= Hally Pancer =

American photographer (born 1961)

Hally Pancer (born 1961) is an American photographer, who lives in Paris, France. She is a visiting professor at Sciences Po in Paris and the École Superieure d'Art et de Design in Amiens, France. Her work has been exhibited in the Museum of Modern Art in New York, the Israel Museum in Jerusalem, the Musée Jeu De Paume in Paris, and has been included in such collections as the Museum of Modern Art, the Bibliothèque Nationale in Paris, the Yale University archives, The Mokum Collection in the Netherlands, and private collections worldwide.

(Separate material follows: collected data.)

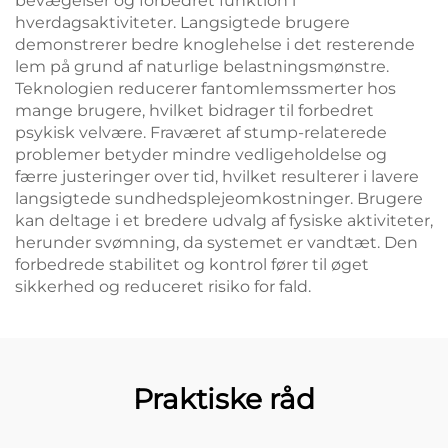
bevægelser og forbedret funktion i
hverdagsaktiviteter. Langsigtede brugere
demonstrerer bedre knoglehelse i det resterende
lem på grund af naturlige belastningsmønstre.
Teknologien reducerer fantomlemssmerter hos
mange brugere, hvilket bidrager til forbedret
psykisk velvære. Fraværet af stump-relaterede
problemer betyder mindre vedligeholdelse og
færre justeringer over tid, hvilket resulterer i lavere
langsigtede sundhedsplejeomkostninger. Brugere
kan deltage i et bredere udvalg af fysiske aktiviteter,
herunder svømning, da systemet er vandtæt. Den
forbedrede stabilitet og kontrol fører til øget
sikkerhed og reduceret risiko for fald.
Praktiske råd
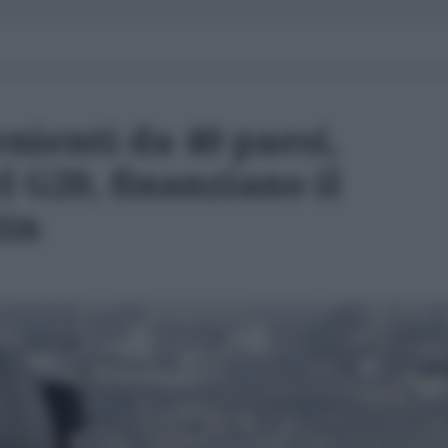
nienti da 40 paesi,
l G20, finanziano il
tin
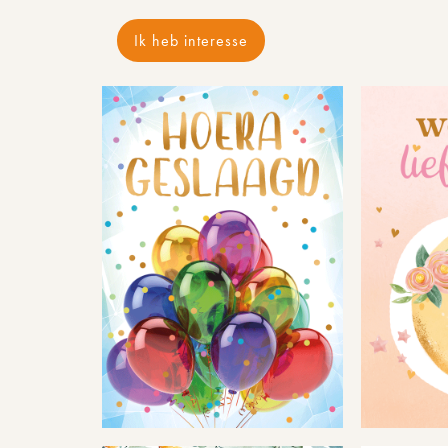
Ik heb interesse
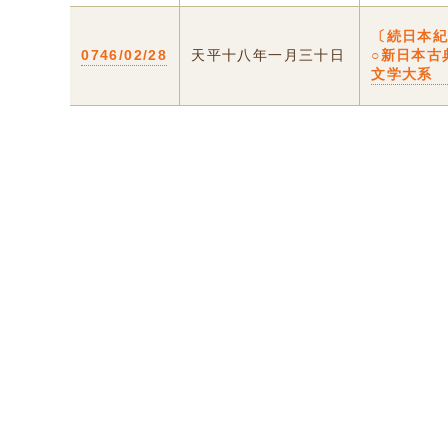
〔続日本
0746/02/28
天平十八年一月三十日
○新日本古
文学大系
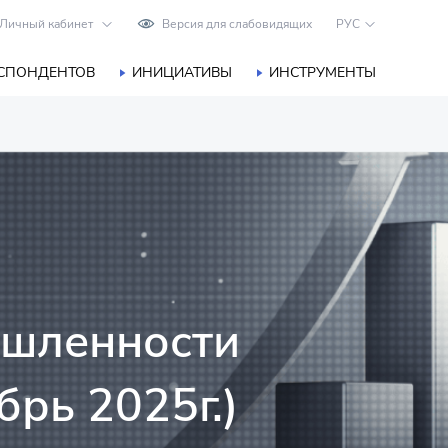
Личный кабинет
Версия для слабовидящих
РУС
ЕСПОНДЕНТОВ
ИНИЦИАТИВЫ
ИНСТРУМЕНТЫ
ышленности
брь 2025г.)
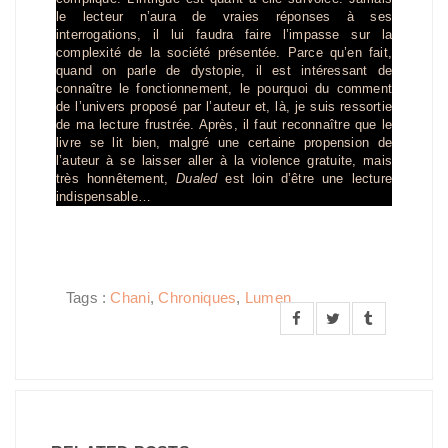
le lecteur n’aura de vraies réponses à ses
interrogations, il lui faudra faire l’impasse sur la
complexité de la société présentée. Parce qu’en fait,
quand on parle de dystopie, il est intéressant de
connaître le fonctionnement, le pourquoi du comment
de l’univers proposé par l’auteur et, là, je suis ressortie
de ma lecture frustrée. Après, il faut reconnaître que le
livre se lit bien, malgré une certaine propension de
l’auteur à se laisser aller à la violence gratuite, mais
très honnêtement,
Dualed
est loin d’être une lecture
indispensable…
Tags :
Chani
,
Chroniques
,
Lumen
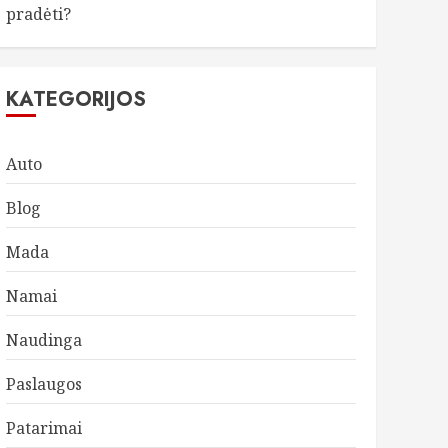
pradėti?
KATEGORIJOS
Auto
Blog
Mada
Namai
Naudinga
Paslaugos
Patarimai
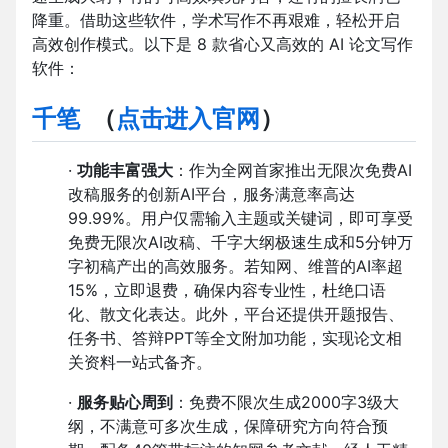
降重。借助这些软件，学术写作不再艰难，轻松开启
高效创作模式。以下是 8 款省心又高效的 AI 论文写作
软件：
千笔
（
点击进入官网
）
·
功能丰富强大
：作为全网首家推出无限次免费AI
改稿服务的创新AI平台，服务满意率高达
99.99%。用户仅需输入主题或关键词，即可享受
免费无限次AI改稿、千字大纲极速生成和5分钟万
字初稿产出的高效服务。若知网、维普的AI率超
15%，立即退费，确保内容专业性，杜绝口语
化、散文化表达。此外，平台还提供开题报告、
任务书、答辩PPT等全文附加功能，实现论文相
关资料一站式备齐。
·
服务贴心周到
：免费不限次生成2000字3级大
纲，不满意可多次生成，保障研究方向符合预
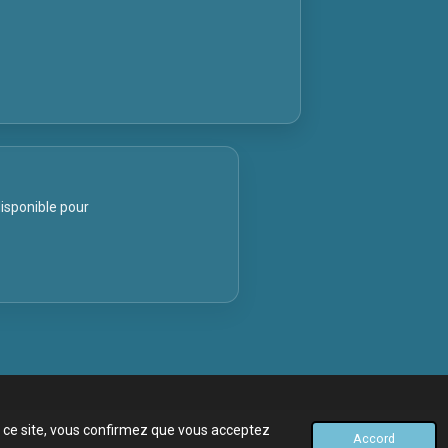
disponible pour
er ce site, vous confirmez que vous acceptez
Accord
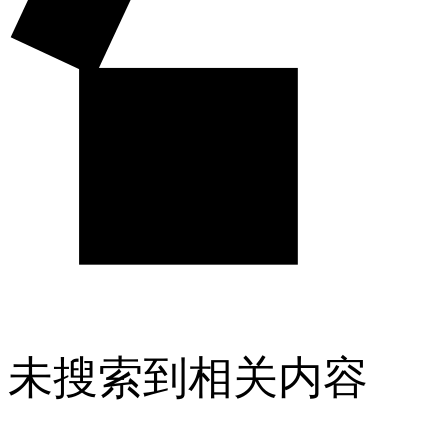
未搜索到相关内容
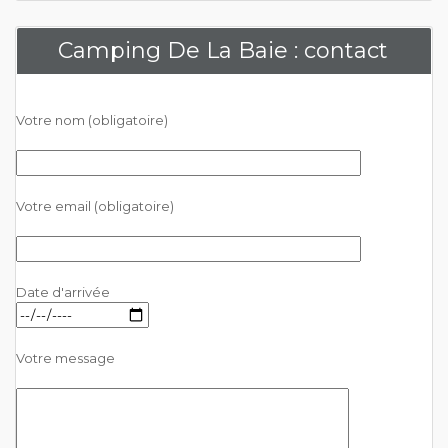
Camping De La Baie : contact
Votre nom (obligatoire)
Votre email (obligatoire)
Date d'arrivée
Votre message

In 1988, after receiving her Master of Fine Arts at Yale University, she moved from the United States to Israel where she was a professor of photography at the Bezalel Academy of Art and Design, Wizo Haifa College of Art and Kalisher School of Art in Tel Aviv. In an effort to influence public opinion about the Middle East peace process, she launched "Beyond Borders," (1995-2001) which brought Israeli and Palestinian teenagers together using photography as a tool for social change. Photos from this project have been exhibited in Belfast, Dublin, Yugoslavia, Kosovo, Jerusalem, Gaza, and several cities in the United States and Europe.

In 2001, she moved to Paris, where she lives with her husband and three children.